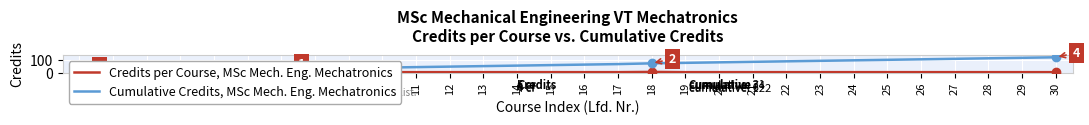

True or false: Credits per Course, MSc Mech. Eng. Mechatronics and Cumulative Credits, MSc Mech. Eng. Mechatronics cross at least once.

False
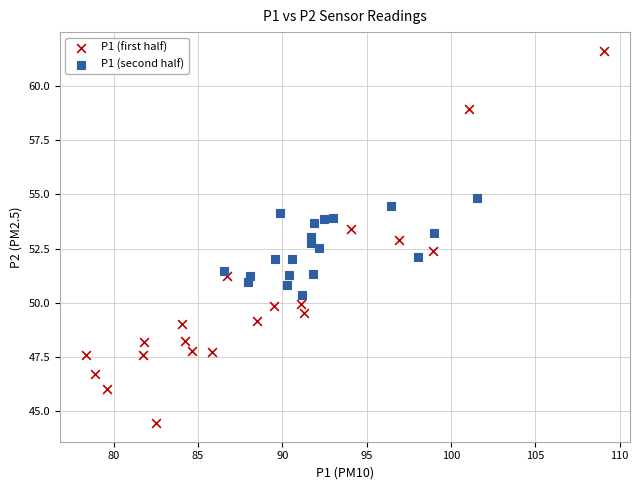

Which series contains the lowest Y value?

P1 (first half)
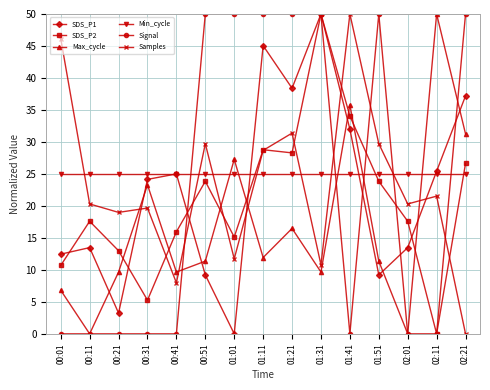

Between which two adjacent categories do SDS_P1 and Samples first intersect?

00:21 and 00:31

**Exercise description:**
Please reproduce the listing above word for word, leaving out the pictures.

**Answer space:**
True or false: Credits per Course, MSc Mech. Eng. Mechatronics and Cumulative Credits, MSc Mech. Eng. Mechatronics cross at least once.

False

Which series contains the lowest Y value?

P1 (first half)

Between which two adjacent categories do SDS_P1 and Samples first intersect?

00:21 and 00:31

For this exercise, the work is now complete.